Sega Genesis Mini hands-on: A faithfully clunky controller
Some of these games are still great, though.
Sega had cocooned its incoming mini console in see-thru boxes at E3 2019. I'm not sure why, because the Genesis Mini (or Mega Drive Mini if you're nasty) seemed like the finished article, and was very much playable. There were rows of the device setup in a faux '90s living room, with faux TV frames and faux wood paneling to really complete the vibe. After a handful of delays, the $80 console is finally approaching its September launch date, and if you haven't preordered one already, should you?
This year's E3 is the first time journalists and the public have got to play with the Genesis Mini, and there are some great games baked in. There's a whole list of games right here, but highlights include Sonic 2, Castle of Illusion, Shinobi 3, Kid Chameleon and Streets of Rage 2.
There are some great things to play through, but this Genesis Mini will arrive at a time when we've already seen relatively cheap (less official) Genesis consoles already on sale, not to mentions Sega's own greatest hits collection which has landed on all consoles like Nintendo's Switch.
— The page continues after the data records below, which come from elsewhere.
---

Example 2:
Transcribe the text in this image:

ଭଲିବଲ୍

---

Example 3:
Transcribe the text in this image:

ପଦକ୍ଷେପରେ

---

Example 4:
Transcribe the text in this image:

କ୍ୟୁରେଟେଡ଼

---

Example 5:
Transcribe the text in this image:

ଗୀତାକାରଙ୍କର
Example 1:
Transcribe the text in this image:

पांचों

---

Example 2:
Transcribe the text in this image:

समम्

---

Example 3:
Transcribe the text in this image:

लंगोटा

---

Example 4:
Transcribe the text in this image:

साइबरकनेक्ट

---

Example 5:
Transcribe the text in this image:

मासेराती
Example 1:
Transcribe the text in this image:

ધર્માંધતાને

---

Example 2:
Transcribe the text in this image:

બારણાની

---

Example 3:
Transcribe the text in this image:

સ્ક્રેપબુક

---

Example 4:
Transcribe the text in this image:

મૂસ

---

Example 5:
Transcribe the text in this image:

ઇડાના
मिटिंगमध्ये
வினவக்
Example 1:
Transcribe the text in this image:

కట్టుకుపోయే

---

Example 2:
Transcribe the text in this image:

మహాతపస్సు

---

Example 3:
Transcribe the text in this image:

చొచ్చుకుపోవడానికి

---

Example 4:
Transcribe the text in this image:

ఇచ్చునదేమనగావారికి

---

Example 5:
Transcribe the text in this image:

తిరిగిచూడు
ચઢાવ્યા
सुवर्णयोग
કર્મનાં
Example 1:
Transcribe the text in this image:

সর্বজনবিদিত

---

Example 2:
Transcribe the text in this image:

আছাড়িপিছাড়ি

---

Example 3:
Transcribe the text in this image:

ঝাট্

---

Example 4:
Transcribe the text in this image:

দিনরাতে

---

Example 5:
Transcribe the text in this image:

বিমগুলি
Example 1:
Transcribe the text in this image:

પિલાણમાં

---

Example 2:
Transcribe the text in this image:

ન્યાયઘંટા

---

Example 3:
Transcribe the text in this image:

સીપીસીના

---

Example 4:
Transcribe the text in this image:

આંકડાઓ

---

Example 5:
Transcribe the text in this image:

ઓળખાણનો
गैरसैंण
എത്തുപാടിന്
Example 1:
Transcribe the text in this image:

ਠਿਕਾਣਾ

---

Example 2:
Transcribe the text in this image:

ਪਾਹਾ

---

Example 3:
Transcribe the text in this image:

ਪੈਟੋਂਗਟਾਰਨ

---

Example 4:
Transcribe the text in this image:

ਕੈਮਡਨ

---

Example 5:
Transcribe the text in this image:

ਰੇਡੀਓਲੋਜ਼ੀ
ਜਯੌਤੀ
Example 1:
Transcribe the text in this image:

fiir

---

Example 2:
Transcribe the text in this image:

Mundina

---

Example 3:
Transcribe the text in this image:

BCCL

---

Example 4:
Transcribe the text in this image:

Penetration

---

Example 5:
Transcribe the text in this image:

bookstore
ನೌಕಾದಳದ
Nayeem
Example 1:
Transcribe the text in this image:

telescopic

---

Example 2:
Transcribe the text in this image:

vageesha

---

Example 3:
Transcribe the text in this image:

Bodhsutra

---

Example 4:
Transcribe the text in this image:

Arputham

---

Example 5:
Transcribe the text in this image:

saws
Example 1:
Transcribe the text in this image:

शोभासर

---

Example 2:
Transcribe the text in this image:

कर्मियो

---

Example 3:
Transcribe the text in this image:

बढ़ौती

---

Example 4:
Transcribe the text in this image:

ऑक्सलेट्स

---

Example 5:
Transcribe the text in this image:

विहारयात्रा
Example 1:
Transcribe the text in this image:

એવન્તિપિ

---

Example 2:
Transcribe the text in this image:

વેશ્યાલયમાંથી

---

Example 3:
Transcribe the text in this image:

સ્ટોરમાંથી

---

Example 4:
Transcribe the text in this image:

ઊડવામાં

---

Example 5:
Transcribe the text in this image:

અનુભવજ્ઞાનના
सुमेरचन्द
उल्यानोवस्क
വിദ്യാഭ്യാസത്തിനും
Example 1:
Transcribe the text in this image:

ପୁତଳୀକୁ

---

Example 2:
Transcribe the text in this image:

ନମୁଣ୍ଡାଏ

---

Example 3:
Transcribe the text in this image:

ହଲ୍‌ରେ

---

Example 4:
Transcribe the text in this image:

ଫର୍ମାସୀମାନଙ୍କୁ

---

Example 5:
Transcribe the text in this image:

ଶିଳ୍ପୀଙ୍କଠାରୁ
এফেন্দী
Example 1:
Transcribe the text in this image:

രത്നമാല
There are some draws still, with niche games like Dynamite Heady, Sonic Spinball, a particularly rare Mega Man title and Eternal Champions, a cult beat-em-up that was meant to go toe-to-toe with Street Fighter II. There's even a copy of Tetris on board, not that anyone played Tetris on a Genesis. The game is incredibly rare in cart form. It's a neat little curio.
Like the PlayStation Classic, Nintendo's NES and SNES Mini, it all depends on how invested you are in the Genesis' back catalog. You can definitely argue that the 42-game selection is a little more esoteric than other mini retro consoles. But doesn't that mean you're less likely to play all the games? Maybe. The games themselves play reliably well -- which isn't a huge surprise.
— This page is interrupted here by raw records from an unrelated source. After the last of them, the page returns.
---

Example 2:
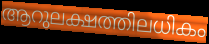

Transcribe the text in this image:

ആറുലക്ഷത്തിലധികം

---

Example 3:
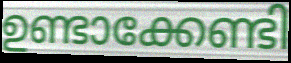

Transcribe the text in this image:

ഉണ്ടാക്കേണ്ടി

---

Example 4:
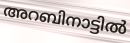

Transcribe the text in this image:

അറബിനാട്ടിൽ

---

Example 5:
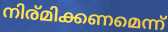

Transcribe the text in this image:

നിര്മിക്കണമെന്ന്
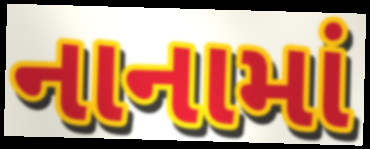
નાનામાં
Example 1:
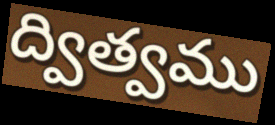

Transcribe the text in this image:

ద్విత్వము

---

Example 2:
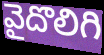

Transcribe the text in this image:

వైదొలిగి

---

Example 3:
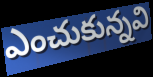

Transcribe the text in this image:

ఎంచుకున్నవి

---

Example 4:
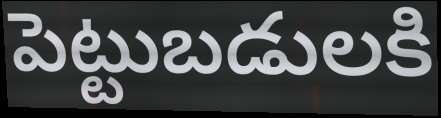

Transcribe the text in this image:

పెట్టుబడులకి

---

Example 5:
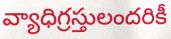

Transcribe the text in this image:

వ్యాధిగ్రస్తులందరికీ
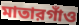
মাতারগাঁও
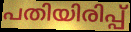
പതിയിരിപ്പ്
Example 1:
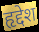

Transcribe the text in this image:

हृद्देश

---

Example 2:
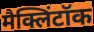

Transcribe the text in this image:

मैक्लिंटॉक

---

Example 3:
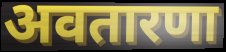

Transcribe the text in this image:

अवतारणा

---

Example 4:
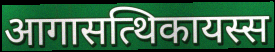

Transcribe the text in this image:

आगासत्थिकायस्स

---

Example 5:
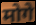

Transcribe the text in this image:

मोगे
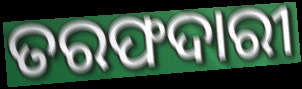
ତରଫଦାରୀ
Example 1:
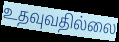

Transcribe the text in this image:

உதவுவதில்லை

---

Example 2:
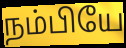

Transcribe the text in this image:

நம்பியே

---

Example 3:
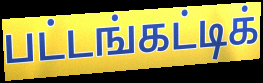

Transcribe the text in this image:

பட்டங்கட்டிக்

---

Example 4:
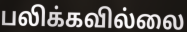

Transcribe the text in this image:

பலிக்கவில்லை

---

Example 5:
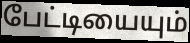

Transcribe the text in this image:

பேட்டியையும்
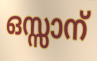
ഒസ്സാന്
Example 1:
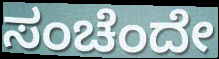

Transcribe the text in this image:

ಸಂಚೆಂದೇ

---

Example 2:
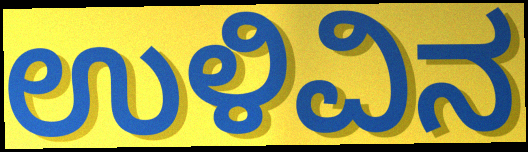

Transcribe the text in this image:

ಉಳಿವಿನ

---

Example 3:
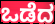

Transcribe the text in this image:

ಒಡೆದ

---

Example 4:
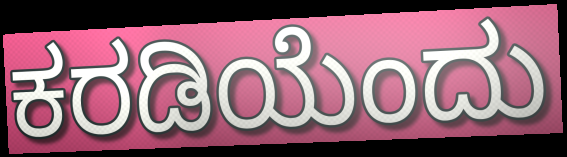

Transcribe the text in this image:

ಕರಡಿಯೆಂದು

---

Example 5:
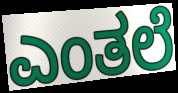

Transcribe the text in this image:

ಎಂತಲೆ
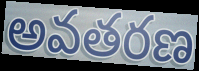
అవతరణ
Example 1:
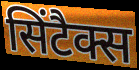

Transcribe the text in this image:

सिंटैक्स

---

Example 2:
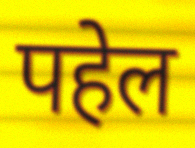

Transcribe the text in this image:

पहेल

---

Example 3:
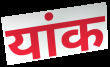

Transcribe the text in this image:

यांक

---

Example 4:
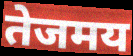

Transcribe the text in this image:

तेजमय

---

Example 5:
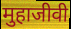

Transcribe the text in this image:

मुहाजीवी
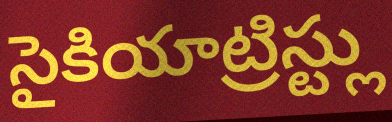
సైకియాట్రిస్ట్లు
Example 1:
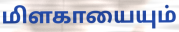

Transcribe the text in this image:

மிளகாயையும்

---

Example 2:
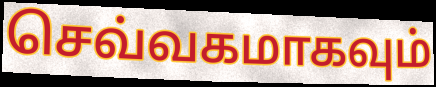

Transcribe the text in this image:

செவ்வகமாகவும்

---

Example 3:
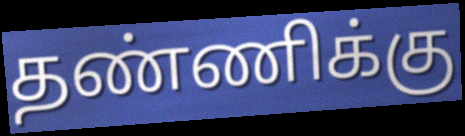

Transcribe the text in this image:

தண்ணிக்கு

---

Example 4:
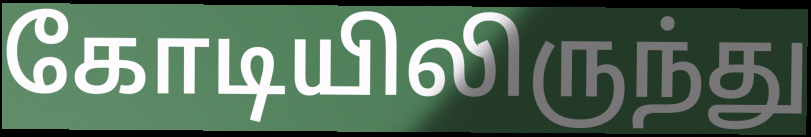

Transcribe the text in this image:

கோடியிலிருந்து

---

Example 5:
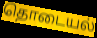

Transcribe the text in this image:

தொடையல்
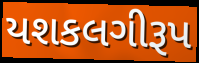
યશકલગીરૂપ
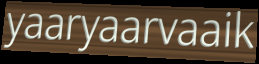
yaaryaarvaaik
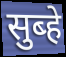
सुब्हे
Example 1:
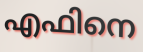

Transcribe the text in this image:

എഫിനെ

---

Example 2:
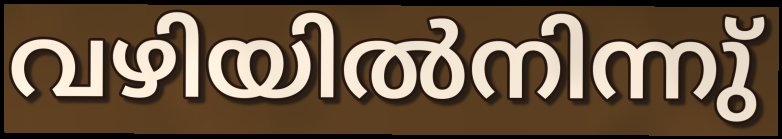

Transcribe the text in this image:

വഴിയിൽനിന്നു്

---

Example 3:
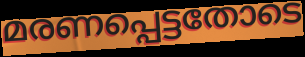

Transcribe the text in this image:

മരണപ്പെട്ടതോടെ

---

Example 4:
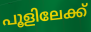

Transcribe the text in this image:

പൂളിലേക്ക്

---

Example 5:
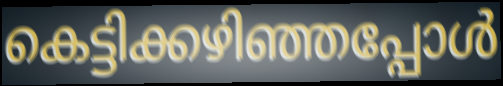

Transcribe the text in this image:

കെട്ടിക്കഴിഞ്ഞപ്പോൾ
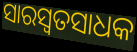
ସାରସ୍ଵତସାଧକ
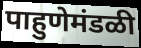
पाहुणेमंडळी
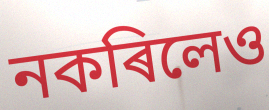
নকৰিলেও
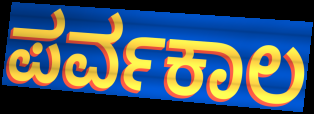
ಪರ್ವಕಾಲ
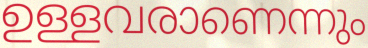
ഉള്ളവരാണെന്നും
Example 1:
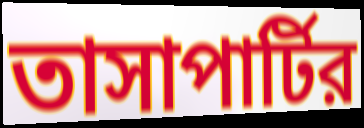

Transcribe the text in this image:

তাসাপার্টির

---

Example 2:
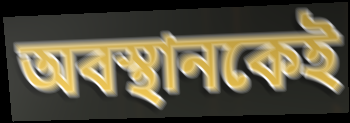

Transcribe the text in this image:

অবস্থানকেই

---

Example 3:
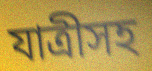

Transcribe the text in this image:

যাত্রীসহ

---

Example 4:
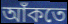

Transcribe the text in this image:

আঁকতে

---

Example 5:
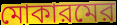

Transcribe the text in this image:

মোকারমের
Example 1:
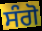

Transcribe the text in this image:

ਸੰਗੋ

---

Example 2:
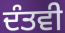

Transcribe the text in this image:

ਦੰਤਵੀ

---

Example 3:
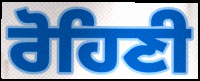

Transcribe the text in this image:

ਰੋਹਿਣੀ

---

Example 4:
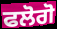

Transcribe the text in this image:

Unlike like some of the games, however, the controller has not aged so well. It feels cheap, lightweight, chunky and... exactly how I remember it. There's no six-button upgrade, but it makes up for it in sheer familiarity. In 2019, the start button doubles as the console interface: hold it down for five seconds and you'll be taken to the internal system menu where you can save progress and change games. (Sega had even set up a giant Genesis controller here at E3 — exacerbating my issues with it.)
At least the Genesis Mini comes with two controllers — ready for some long Streets Of Rage 2 playthroughs with friends and family.
The console hardware itself is an accurate, but mini, recreation of the original. The switches and sliders move (even if they don't do anything) and the cart loading slot has little, pointless flaps, too. Like the SNES Mini, games on the Genesis run in a bordered screen, to balance the old TV ratios for modern HD sets. There's no escaping that part of gaming progress. Whether it's worth grabbing come September is dependent on how well you regard Sega's 16-bit console.
I grew up with a Sega Genesis — well, Mega Drive — so the nostalgia hit is real. You just need to have experienced it the first time around.
The Genesis Mini launches on September 18th.